63. A process as claimed in claim 62 wherein the marine invertebrate is the black-lip abalone, Haliotis ruber, the brown-lip abalone, Haliotis conicopora, the green-lip abalone, Haliotis laevigata or Roe's abalone, Haliotis roei.

64. The product of the process of any one of claims 1 to 34.

65. The product of the process of any one of claims 35 to 63.

66. A process of de-pigmenting a marine invertebrate having undesirable pigmentation, comprising the steps of:

1) isolating the food portion of the marine invertebrate; and

67. A process as claimed in claim 66 wherein the food portion is the muscle tissue of the marine invertebrate.

68. A process as claimed in claim 67 wherein the marine invertebrate is abalone.

69. A process as claimed in any one of claims 66 to 68 wherein the food portion is soaked in the weak acid solution.

70. A process as claimed in claim 69 wherein the weak acid solution is an acetic acid solution.

71. A process as claimed in claim 70 wherein the acetic acid solution is a 0.2M solution.

72. A marine invertebrate when de-pigmented by the process of any one of claims 66 to 71.

73. An isolated polypeptide, said polypeptide being the α1 chain of type I abalone collagen, said polypeptide having a molecular weight of approximately 123.9 kD.

74. An isolated polypeptide, said polypeptide being the α2 chain of type I abalone collagen, said polypeptide having a molecular weight of approximately 110.6 kD.

75. An isolated polypeptide, said polypeptide being type I abalone collagen, comprising at least one α1 chain as defined in claim 73 and at least one α2 chain as defined in claim 74, and having the amino acid composition laid out in Table 8.

76. Native collagen isolated from abalone.

77. The use of a product as claimed in either one of claims 64 or 65 in place of collagen isolated from land vertebrates or gelatin prepared from the collagen of land vertebrates.

78. The use as claimed in claim 77 as cosmetic ingredients, injectable collagen, in biomedical devices, as a pharmaceutical substance, in food products and in beverages.

79. A cosmetic composition comprising a product as claimed in either one of claims 64 or 65 in addition to conventional cosmetic ingredients.

80. A biomedical device comprising collagen as claimed in either one of claims 64 or 65.

81. A biomedical device as claimed in claim 80 which is a cell growth matrix, prosthetic device, synthetic skin, a dressing for a wound.

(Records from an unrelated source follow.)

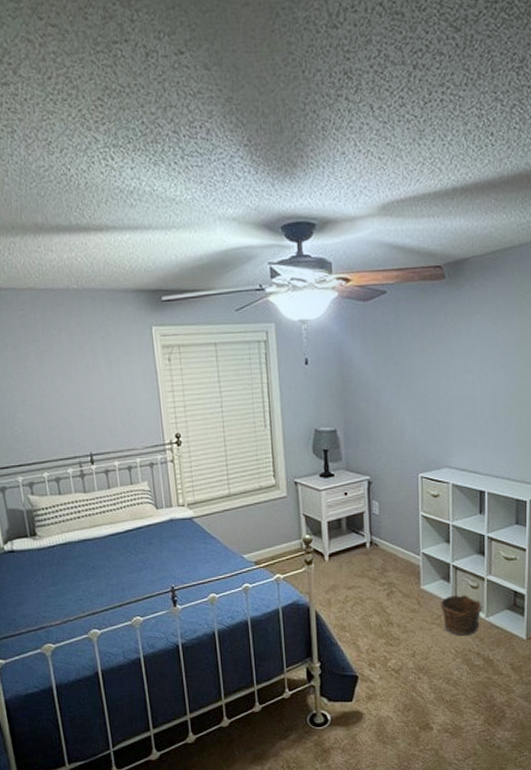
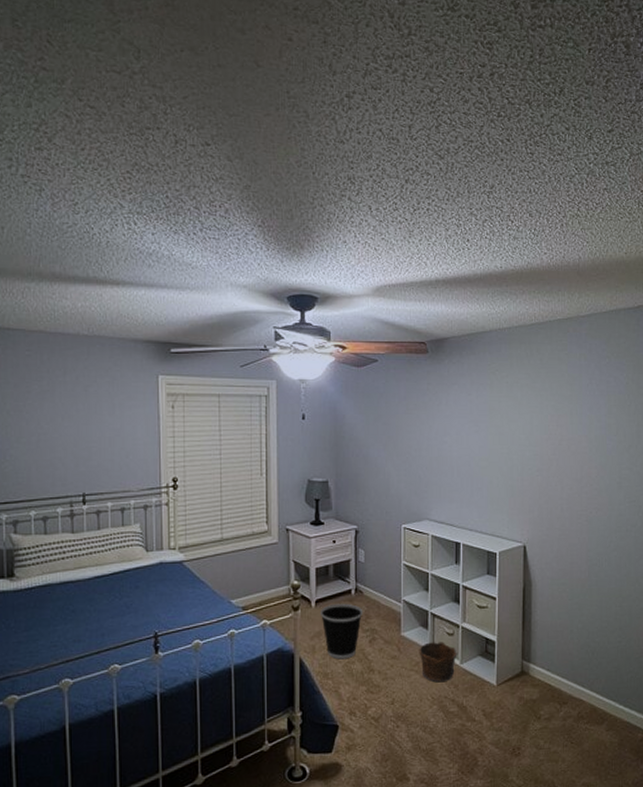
wastebasket: none [333,556,380,613] -> present [319,603,364,660]

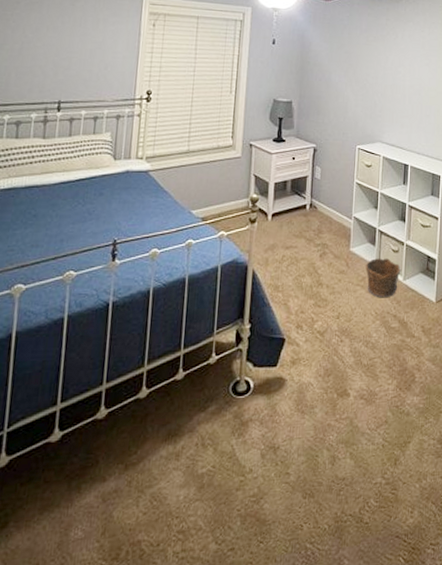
wastebasket: present [319,603,364,660] -> none [275,218,316,273]

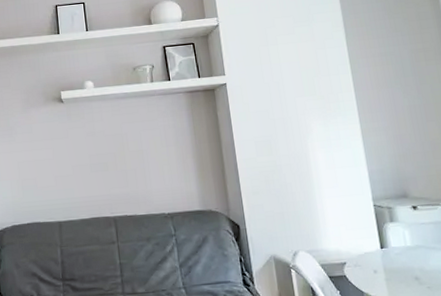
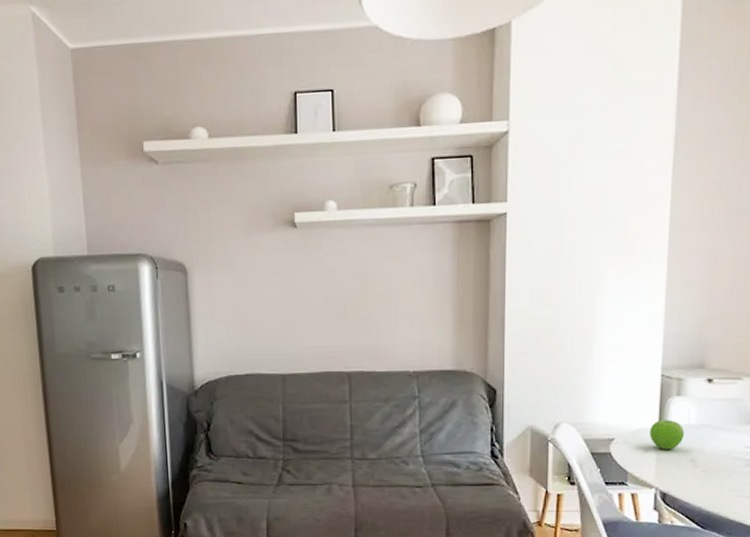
fruit: none [374,243,405,271] -> present [649,420,685,450]

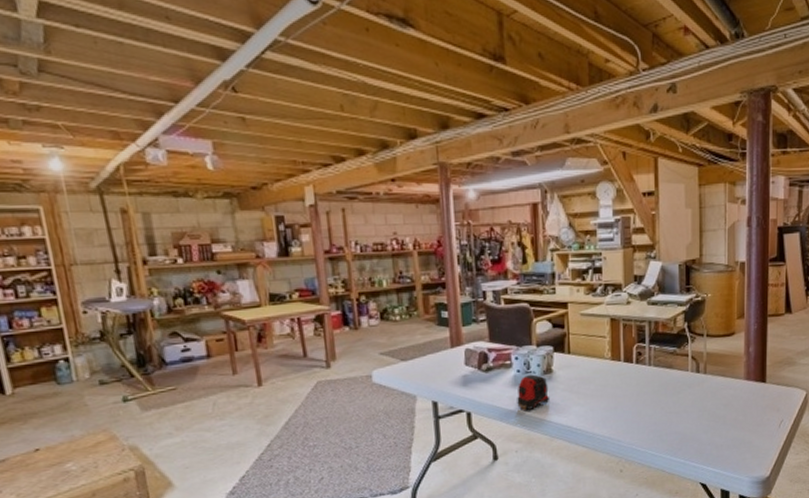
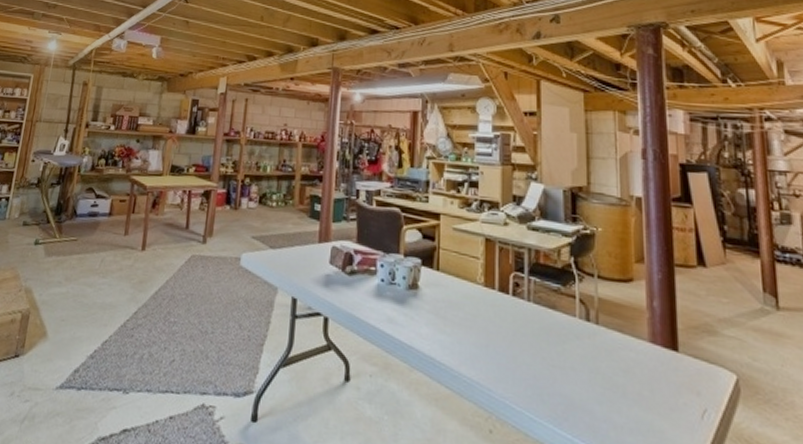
tape measure: present [517,374,549,411] -> none [377,286,413,329]

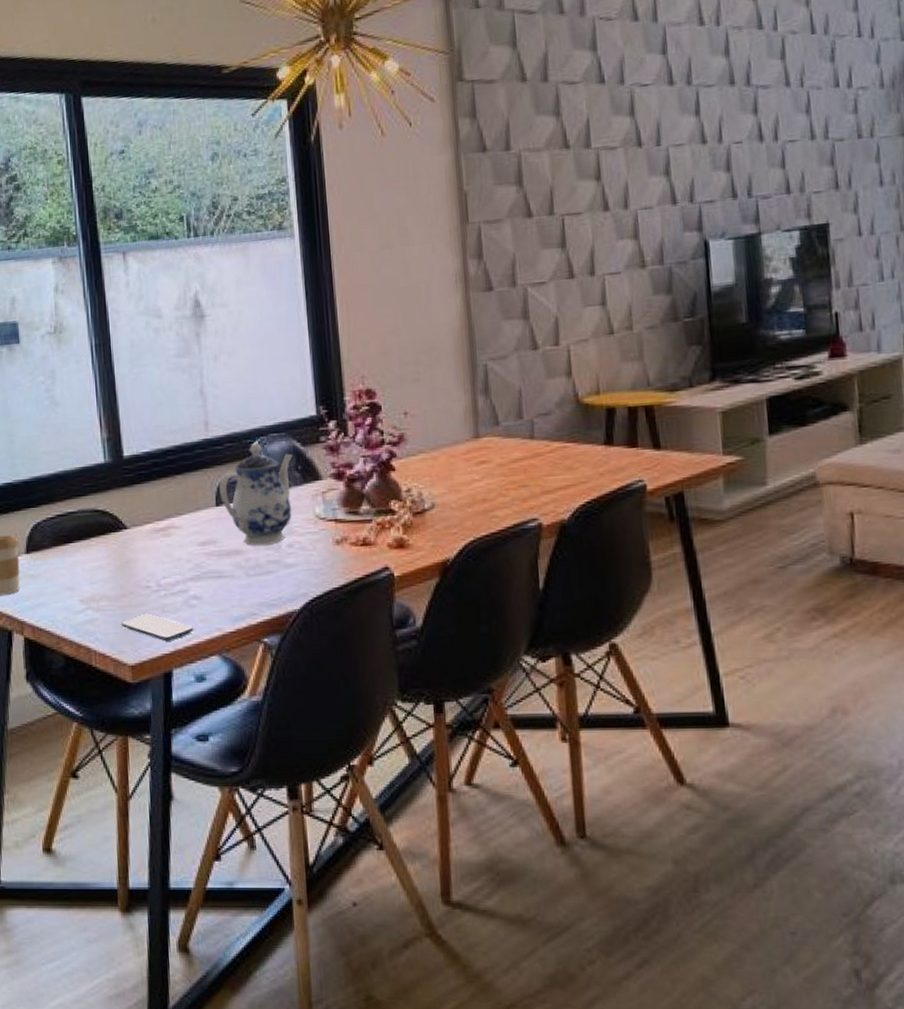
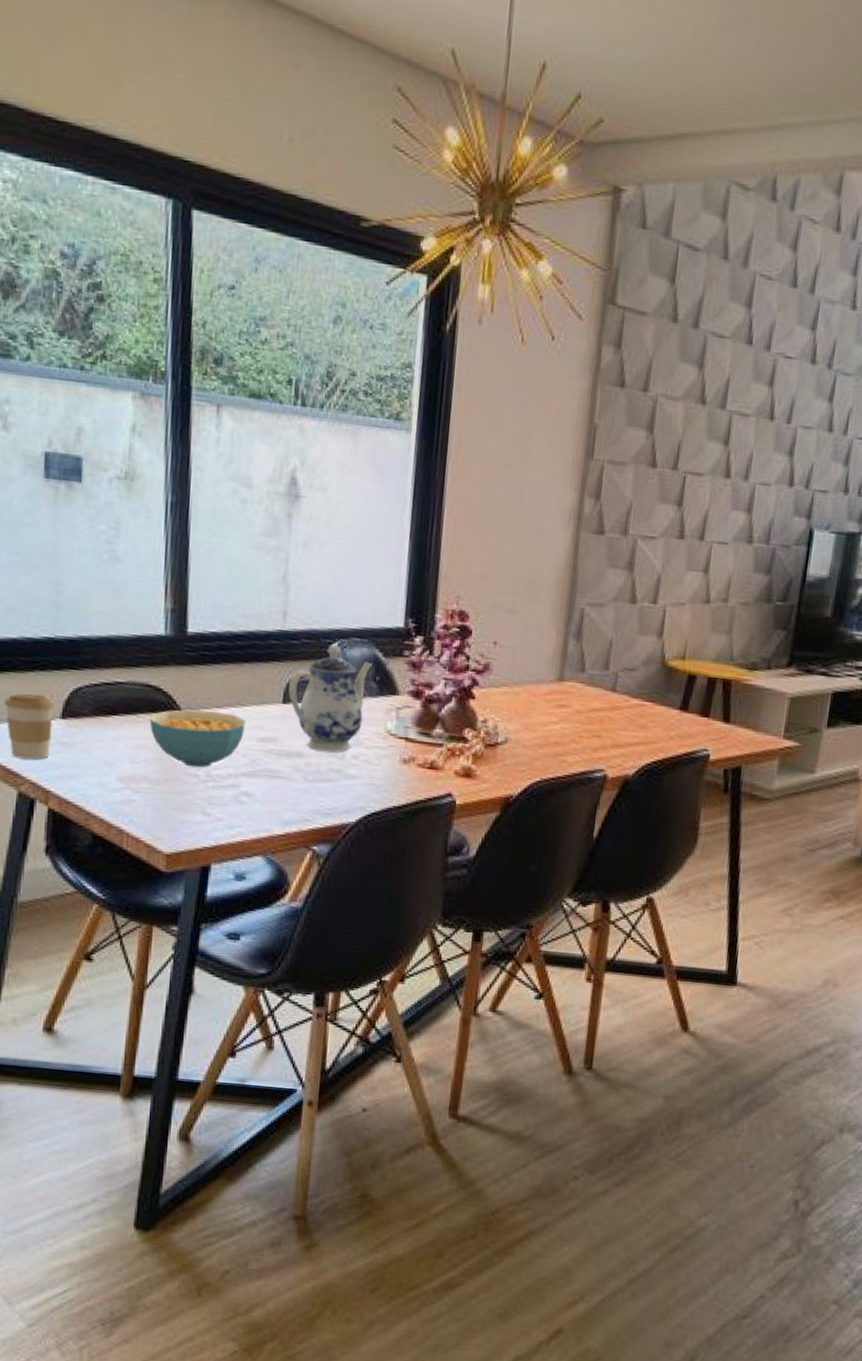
cereal bowl: none [101,524,186,580] -> present [149,709,245,768]
smartphone: present [121,613,194,641] -> none [160,802,240,835]

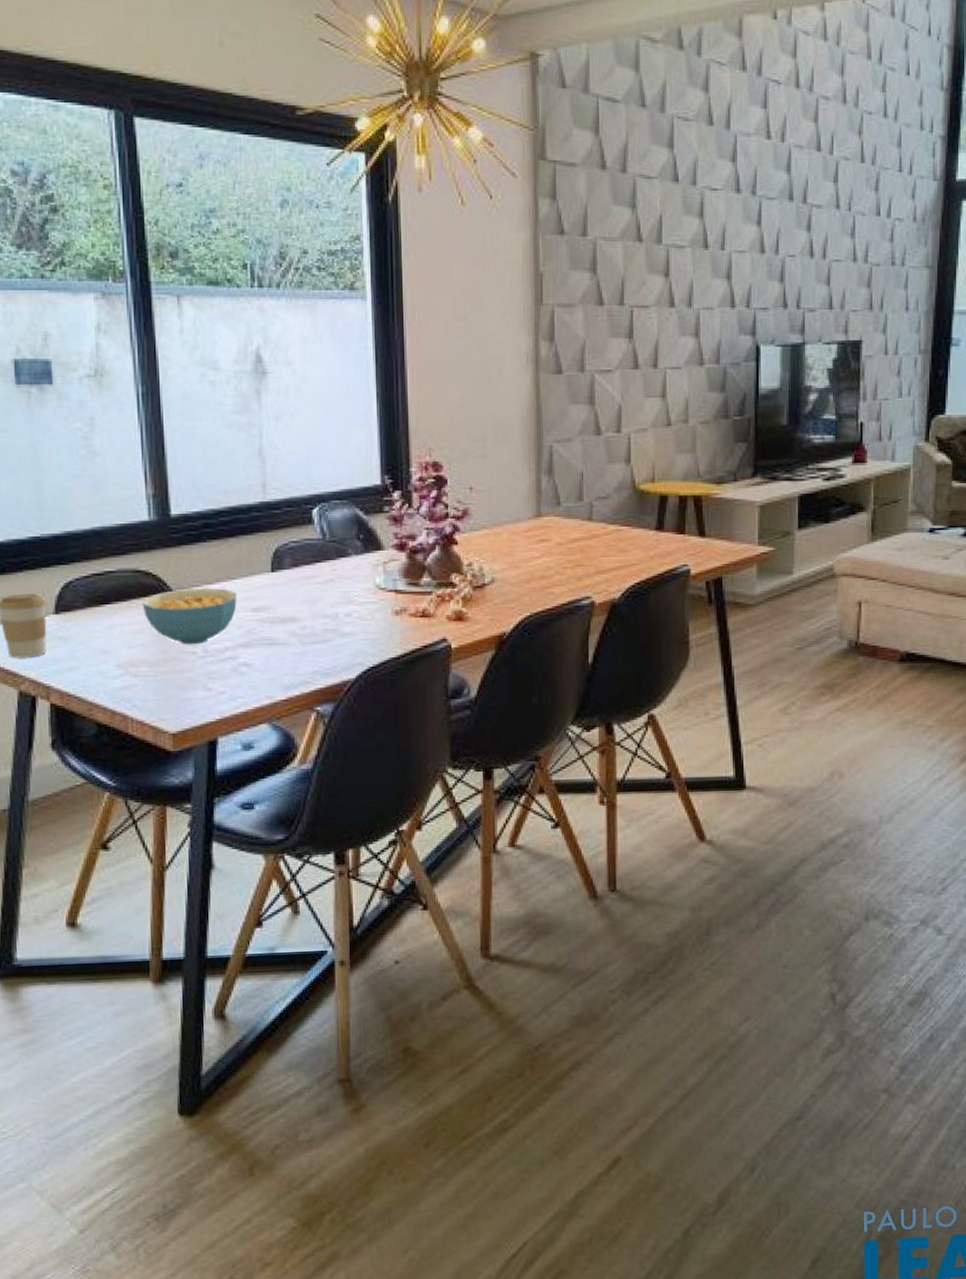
teapot: present [289,644,373,753] -> none [276,509,355,614]

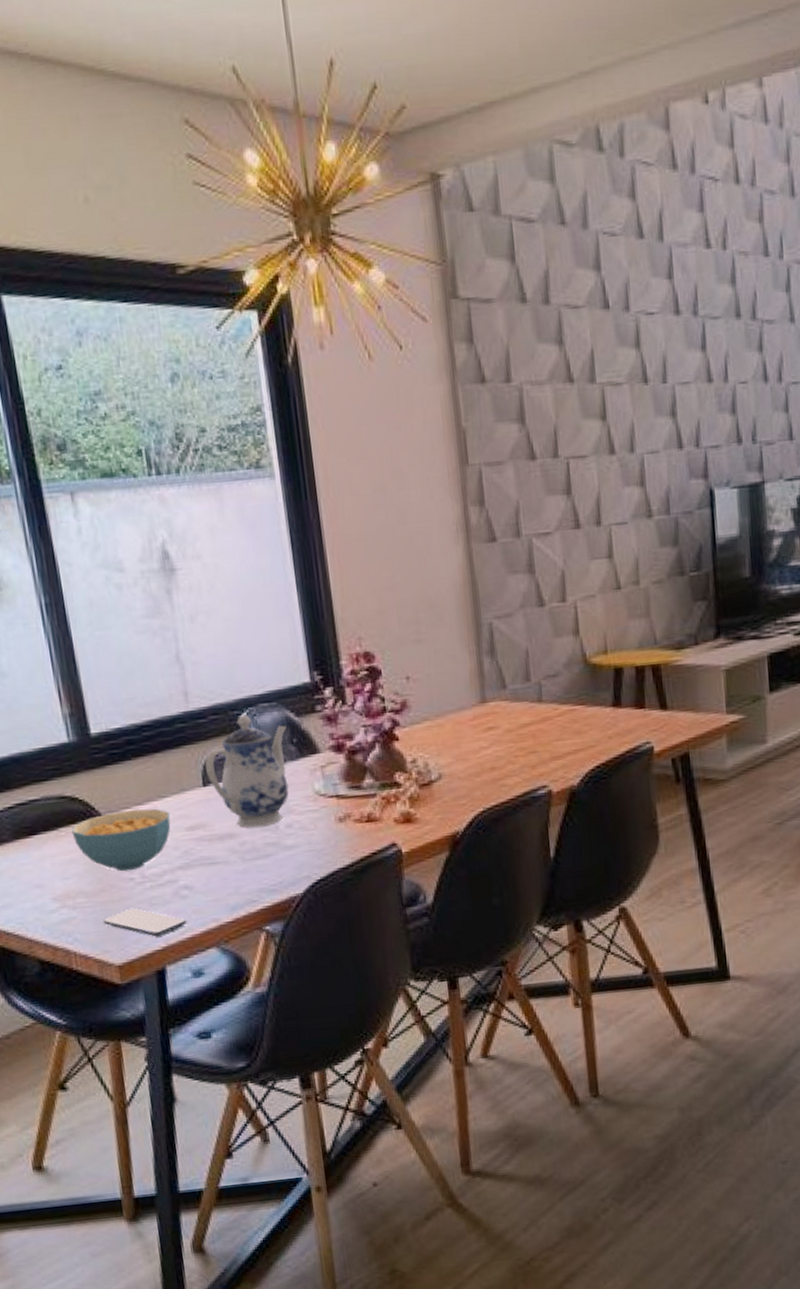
smartphone: none [162,680,243,709] -> present [103,908,187,937]
teapot: none [276,509,355,614] -> present [205,715,289,828]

82. A pharmaceutical composition comprising collagen as claimed in either one of claims 64 or 65 as a carrier and an active ingredient.

83. A food comprising a product as claimed in either one of claims 64 or 65 and food ingredients.

84. A beverage prepared using a product as claimed in either one of claims 64 or 65 as a fining agent.

85. A capsule for pharmaceutical use prepared from gelatin as claimed in either one of claims 64 or 65.

86. The use of collagen as claimed in claim 64 or 65 in the preparation of gelatin.

87. A process for preparing gelatin, comprising the steps of:

1) providing collagen as claimed in claim 64 or 65

2) heating the collagen to a temperature sufficient for conversion to gelatin to be effected.

88. A process as claimed in claim 87 wherein said collagen is heated to a temperature of at least 40° C.